| Schweizer
Spielmesse Internationale Spiel- und Spielwarenmesse St. Gallen 5. - 9. September 2001 |
3. St.Galler Spielzeugpreis — Jury ist das Messepublikum
Zum dritten Mal präsentiert der Verein der Schweizer Ludotheken an der Schweizer Spielmesse, welche vom 5. bis 9. September 2001 auf dem Messegelände der Olma Messen St.Gallen stattfindet, den St.Galler Spielzeugpreis.
Der St.Galler Spielzeugpreis ist ein Publikumspreis, bei welchem Messebesucherinnen und -besucher eingeladen sind, aus einer Auswahl von rund 50 Spielen und Spielwaren, aufgeteilt in die drei Kategorien Kinderspiele (4-6 Jahre), Familienspiele und Freakspiele, die beliebtesten zu wählen.
Auf "Herz und Nieren" prüfen
Ziel des St.Galler Spielzeugpreises ist es, den Herstellern und Lieferanten der Spielwarenbranche eine Plattform zu bieten, Produkte der Jahrgänge 2000/2001 in einer stimmungsvollen Atmosphäre von einem besonders spielfreudigen Publikum "auf Herz und Nieren" prüfen zu lassen.
Je grösser die Spielfreude mit einem Produkt, desto eher wird es in der Ludothek ausgeliehen oder sofort gekauft. Die Ludotheken möchten den St.Galler Spielzeugpreis verstärkt dazu nutzen, Trends zu erkennen und die bei den Testbewertungen gewonnenen Erfahrungen in ihren Einkauf und das Angebotssortiment einfliessen zu lassen.
So werden die Favoriten bestimmt
Um die unterschiedliche Zusammensetzung der Besucherstruktur zu berücksichtigen, werden die zu bewertenden Produkte in drei Kategorien aufgeteilt: Kinderspiele (4-6 Jahre), Familienspiele und Freakspiele. Die Teilnehmer können aus rund 50 verschiedenen Spielen und Spielwaren der Jahrgänge 2000/2001 auswählen und erhalten einen Fragebogen. Am Ende des Test-Spielens tragen die Teilnehmerinnen und Teilnehmer ihre Eindrücke und Erfahrungen aufgrund verschiedener Kriterien wie Spielreiz, Spielfreude (Will ich das Spiel nochmals spielen? Würde ich das Spielzeug gleich kaufen oder in der Ludothek ausleihen?), Material, Aufmachung etc. im Fragebogen ein. Die Ludothekarinnen tragen die Daten zusammen und werten die eingereichten Fragebogen aus.
Die Spiele und Spielwaren können von Mittwoch, 5. bis und mit Samstag, 8. September 2001, am Stand der Ostschweizer Ludotheken und des
Vereins der Schweizer Ludotheken in der Halle 2.0 gespielt, getestet und bewertet werden. Die Sieger der drei
Kategorien werden am Sonntag, 9. September 2001, am Ludothekenstand ausgestellt und gekennzeichnet.Spiele und Spielwaren für alle - günstig und unkompliziert
In der Schweiz gibt es rund 400 Ludotheken, die gegen eine geringe Gebühr Spiele und Spielwaren aller Art für einen bestimmten Zeitraum zur Verfügung stellen. Die Ludotheken stehen allen offen: Kindern und Erwachsenen, Schulen und Kindergärten. Sie sorgen dafür, dass alle Interessierten ohne grossen finanziellen Aufwand und auf einfache Art zu einem interessanten Spielangebot kommt. Auf diese Weise üben die Ludotheken eine wichtige gesellschaftliche Funktion aus und pflegen eine vielfältige und reichhaltige Spielkultur.

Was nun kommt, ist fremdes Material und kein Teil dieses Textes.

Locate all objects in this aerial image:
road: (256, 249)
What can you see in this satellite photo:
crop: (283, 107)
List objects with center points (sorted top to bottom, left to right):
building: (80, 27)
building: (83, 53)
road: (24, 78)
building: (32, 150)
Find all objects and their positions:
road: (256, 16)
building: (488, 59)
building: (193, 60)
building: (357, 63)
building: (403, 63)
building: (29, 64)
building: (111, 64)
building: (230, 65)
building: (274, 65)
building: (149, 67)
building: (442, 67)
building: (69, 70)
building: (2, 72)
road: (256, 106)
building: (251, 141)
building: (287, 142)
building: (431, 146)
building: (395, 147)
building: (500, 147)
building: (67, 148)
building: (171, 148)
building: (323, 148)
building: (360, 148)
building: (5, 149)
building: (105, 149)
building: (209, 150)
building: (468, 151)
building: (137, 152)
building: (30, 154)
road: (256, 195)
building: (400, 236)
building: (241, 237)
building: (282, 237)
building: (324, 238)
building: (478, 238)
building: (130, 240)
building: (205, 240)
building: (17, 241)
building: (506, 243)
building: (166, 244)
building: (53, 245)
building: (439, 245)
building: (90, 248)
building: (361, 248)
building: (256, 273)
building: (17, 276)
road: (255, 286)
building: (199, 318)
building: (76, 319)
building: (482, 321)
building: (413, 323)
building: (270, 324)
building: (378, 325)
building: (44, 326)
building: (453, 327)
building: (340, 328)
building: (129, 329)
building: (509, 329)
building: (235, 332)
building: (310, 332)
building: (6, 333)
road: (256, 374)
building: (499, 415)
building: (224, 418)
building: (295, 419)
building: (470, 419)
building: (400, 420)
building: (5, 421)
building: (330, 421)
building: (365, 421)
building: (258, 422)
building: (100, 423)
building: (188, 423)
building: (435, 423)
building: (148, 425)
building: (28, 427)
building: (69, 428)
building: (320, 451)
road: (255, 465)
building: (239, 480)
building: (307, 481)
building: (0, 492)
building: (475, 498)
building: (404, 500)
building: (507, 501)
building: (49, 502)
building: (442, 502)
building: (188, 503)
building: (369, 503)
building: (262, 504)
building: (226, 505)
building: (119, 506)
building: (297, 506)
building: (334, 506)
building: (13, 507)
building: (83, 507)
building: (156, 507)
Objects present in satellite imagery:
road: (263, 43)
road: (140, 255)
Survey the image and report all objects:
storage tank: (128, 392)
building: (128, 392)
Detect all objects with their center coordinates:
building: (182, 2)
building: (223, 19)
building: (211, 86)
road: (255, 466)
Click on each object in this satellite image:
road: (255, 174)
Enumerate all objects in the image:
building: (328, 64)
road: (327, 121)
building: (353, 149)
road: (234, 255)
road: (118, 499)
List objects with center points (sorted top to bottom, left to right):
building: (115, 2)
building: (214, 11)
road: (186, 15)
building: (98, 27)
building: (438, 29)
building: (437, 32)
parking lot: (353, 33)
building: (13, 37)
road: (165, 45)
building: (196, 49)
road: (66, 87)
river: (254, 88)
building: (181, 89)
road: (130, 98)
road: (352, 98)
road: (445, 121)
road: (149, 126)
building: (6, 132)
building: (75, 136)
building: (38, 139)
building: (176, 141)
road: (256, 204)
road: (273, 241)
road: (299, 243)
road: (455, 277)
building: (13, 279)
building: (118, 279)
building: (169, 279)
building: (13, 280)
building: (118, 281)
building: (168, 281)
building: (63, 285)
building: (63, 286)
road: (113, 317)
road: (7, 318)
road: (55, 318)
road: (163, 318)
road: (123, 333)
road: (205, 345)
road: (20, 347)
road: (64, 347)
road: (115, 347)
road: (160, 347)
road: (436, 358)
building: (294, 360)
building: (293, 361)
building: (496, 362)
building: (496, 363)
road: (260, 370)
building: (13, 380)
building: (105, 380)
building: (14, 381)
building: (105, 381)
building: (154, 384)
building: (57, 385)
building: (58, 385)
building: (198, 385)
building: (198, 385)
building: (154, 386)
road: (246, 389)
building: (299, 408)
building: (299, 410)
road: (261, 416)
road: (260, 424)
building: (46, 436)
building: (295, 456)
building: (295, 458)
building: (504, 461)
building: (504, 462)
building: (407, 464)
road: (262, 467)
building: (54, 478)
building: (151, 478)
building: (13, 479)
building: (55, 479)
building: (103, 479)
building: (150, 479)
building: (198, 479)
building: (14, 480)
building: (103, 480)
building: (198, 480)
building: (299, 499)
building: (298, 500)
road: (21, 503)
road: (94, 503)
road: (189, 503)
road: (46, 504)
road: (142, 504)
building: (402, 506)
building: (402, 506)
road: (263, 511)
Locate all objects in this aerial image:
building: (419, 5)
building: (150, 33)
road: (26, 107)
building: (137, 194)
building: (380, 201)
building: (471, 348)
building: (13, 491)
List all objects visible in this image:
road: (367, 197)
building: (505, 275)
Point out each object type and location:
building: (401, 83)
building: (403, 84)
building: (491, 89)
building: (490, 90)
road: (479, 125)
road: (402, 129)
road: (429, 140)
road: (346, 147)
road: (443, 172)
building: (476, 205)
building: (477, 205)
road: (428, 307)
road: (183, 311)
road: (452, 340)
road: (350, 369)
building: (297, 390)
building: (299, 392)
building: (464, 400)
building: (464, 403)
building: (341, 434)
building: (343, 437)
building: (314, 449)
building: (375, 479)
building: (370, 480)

Neun Ostschweizer Ludotheken aus den Kantonen AR, SG und TG betreuen zusammen mit dem Zentralvorstand des Vereins der Schweizer Ludotheken einen Stand an der Schweizer Spielmesse 2001. In der Halle 2.0 präsentieren die Mitarbeiterinnen der Ludotheken ein attraktives Angebot und laden auf ihrem Spieleparcours zum Mitmachen ein.
Ein spezielles Spielangebot am Ludothekenstand ist ein Sinnesparcours unter dem Motto "Sind Sie reif für die Insel". Unter Anleitung der Ludothekarinnen können Spiele für alle Sinne wie Wasserspiele, Geschicklichkeitsspiele, Gedächtnisspiele und Glücksspiele gespielt werden.